PUBLISHED: 4:26 PM on Wednesday, April 4, 2007
Don't road primary salmon producing watersheds
As a young Southeast commercial salmon fisherman I am worried the Forest Service is not doing enough to restore, protect and enhance fish habitat in the Tongass National Forest. Based on the Forest

Service's own estimate over 70 percent of the salmon harvested in Southeast Alaska originated from within the Tongass. The way the Forest Service ultimately decides to manage the Tongass will impact commercial fisheries from Metlakatla to Yakutat.

The Alaska Department of Fish and Game has done a fine job managing commercial salmon fishing in Southeast Alaska.

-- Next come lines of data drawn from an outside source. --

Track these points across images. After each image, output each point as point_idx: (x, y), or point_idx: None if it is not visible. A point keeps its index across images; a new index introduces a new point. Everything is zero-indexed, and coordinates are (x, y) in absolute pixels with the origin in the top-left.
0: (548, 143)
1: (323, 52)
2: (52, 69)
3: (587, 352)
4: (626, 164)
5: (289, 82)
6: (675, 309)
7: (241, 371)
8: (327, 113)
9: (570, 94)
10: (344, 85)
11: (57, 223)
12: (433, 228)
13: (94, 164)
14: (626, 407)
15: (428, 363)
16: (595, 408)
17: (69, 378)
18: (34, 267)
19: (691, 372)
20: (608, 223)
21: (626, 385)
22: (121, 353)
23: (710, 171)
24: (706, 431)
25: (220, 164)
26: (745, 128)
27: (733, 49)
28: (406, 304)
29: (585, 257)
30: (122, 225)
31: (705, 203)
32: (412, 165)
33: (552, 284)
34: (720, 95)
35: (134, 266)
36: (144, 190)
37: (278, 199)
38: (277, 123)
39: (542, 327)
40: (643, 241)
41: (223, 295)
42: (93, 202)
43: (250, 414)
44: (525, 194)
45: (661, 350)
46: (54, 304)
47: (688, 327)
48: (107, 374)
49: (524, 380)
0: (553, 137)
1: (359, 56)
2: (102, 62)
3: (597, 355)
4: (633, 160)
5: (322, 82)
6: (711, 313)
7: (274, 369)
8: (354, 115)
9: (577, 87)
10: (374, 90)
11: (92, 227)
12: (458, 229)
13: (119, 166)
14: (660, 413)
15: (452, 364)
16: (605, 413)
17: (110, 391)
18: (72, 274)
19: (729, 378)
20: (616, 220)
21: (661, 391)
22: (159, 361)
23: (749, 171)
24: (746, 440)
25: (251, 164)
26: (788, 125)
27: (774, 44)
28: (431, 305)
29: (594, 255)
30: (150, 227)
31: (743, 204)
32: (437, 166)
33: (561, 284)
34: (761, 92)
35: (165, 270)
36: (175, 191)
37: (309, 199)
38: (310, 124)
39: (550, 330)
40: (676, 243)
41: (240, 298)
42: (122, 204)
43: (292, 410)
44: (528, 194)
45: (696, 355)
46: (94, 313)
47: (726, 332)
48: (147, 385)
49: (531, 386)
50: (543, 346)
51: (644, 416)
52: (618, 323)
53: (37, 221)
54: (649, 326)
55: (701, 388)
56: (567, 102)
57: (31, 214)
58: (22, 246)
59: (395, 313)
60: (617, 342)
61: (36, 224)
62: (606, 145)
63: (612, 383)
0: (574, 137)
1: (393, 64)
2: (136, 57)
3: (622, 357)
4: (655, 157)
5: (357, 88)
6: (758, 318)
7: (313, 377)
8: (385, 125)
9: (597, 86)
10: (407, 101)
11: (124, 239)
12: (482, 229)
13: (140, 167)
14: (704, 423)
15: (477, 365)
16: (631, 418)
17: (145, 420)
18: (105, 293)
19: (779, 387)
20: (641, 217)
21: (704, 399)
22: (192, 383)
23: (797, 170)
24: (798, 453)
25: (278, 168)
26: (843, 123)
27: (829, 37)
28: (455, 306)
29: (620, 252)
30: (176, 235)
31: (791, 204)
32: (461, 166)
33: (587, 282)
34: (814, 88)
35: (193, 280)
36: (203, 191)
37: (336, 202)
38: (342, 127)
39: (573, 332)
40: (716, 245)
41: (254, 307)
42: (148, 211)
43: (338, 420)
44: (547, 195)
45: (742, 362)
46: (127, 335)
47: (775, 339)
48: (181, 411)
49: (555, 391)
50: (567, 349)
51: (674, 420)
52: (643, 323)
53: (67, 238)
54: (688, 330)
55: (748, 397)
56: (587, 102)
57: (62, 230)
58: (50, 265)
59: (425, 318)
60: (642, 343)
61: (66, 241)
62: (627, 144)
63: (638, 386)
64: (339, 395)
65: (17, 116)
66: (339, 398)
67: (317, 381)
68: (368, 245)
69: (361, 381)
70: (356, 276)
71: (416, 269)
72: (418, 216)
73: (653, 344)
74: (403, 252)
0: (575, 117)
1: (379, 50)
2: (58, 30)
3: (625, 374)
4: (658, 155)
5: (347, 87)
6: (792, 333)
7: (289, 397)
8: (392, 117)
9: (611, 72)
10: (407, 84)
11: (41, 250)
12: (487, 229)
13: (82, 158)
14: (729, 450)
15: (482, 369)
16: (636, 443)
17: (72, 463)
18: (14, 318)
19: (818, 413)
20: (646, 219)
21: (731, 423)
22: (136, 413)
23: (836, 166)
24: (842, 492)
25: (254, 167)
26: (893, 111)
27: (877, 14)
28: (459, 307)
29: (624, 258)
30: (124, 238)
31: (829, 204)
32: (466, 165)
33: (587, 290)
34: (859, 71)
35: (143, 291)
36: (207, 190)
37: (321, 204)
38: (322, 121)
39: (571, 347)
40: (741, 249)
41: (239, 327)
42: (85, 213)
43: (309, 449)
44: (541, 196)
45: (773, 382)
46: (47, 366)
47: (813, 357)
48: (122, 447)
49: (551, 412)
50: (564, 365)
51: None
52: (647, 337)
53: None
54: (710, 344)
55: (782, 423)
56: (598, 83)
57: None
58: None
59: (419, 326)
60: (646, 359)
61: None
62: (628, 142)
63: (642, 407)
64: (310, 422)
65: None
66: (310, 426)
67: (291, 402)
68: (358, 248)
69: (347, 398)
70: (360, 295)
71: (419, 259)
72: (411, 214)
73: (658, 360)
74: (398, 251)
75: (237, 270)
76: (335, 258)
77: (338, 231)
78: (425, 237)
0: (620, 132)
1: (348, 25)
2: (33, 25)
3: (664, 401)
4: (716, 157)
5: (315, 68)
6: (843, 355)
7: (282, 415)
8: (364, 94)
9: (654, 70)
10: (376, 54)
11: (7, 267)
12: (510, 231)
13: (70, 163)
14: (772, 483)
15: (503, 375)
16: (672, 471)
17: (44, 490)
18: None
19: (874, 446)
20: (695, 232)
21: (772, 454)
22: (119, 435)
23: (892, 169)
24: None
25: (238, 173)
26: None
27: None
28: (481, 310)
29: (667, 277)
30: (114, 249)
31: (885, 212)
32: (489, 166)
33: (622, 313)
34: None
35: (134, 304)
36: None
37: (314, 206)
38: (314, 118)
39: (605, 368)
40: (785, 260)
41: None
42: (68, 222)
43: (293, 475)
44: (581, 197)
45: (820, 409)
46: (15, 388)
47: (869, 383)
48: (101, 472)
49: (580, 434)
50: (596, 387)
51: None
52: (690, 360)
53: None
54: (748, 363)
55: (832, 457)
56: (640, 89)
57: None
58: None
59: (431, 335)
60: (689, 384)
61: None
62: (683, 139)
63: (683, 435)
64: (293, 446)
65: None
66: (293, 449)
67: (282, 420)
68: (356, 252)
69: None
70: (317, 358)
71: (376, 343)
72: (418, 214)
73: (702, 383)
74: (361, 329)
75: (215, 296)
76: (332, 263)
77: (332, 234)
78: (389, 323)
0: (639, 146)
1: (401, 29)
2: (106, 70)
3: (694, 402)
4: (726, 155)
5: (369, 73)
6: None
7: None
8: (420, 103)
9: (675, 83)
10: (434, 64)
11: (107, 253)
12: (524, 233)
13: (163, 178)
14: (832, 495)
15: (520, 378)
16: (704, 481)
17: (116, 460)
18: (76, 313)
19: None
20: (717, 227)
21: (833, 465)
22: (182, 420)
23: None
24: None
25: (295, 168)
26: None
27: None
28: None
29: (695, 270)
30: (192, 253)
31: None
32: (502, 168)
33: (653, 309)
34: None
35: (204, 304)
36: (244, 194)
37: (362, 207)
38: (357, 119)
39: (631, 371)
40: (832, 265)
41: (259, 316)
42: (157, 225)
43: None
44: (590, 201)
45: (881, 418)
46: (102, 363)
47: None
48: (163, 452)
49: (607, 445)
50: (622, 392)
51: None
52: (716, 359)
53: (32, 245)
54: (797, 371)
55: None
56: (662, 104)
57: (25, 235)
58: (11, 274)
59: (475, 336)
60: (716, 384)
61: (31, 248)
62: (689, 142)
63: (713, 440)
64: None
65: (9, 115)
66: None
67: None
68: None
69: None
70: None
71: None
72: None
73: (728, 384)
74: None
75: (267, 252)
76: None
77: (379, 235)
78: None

There were days last year I had a fish on every hook trolling for salmon.

The salmon runs have been consistently strong and dock prices are on the upswing. In order to maintain healthy salmon runs the Forest Service needs to do their part to permanently protect primary salmon producing watersheds throughout Southeast Alaska.

Many of the Coho and Chinook salmon I catch trolling come from watersheds identified by the Alaska Department of Fish and Game as Primary Fish Producers.

Unfortunately a number of these streams and rivers are slated for road construction and logging in several of the alternatives in the draft Tongass Forest Plan, including the Proposed Action. Some of the threatened watersheds include Ushk Bay Creek, Wasta Creek, Castle River, Navy Creek and Port Camden Creek.

I strongly believe these areas should be permanently protected along with all other primary salmon-producing watersheds Fish and Game has identified.

Salmon prices are finally climbing.

Now is not the time for the Forest Service to decimate critical salmon habitat by logging and building expensive roads in primary salmon-producing watersheds.

I would like the Forest Service to reprioritize their spending in the Tongass and make restoring, protecting and enhancing salmon habitat a top priority.

I urge commercial fishermen throughout Southeast Alaska to comment on the Forest Plan before the April 30, 2007 deadline.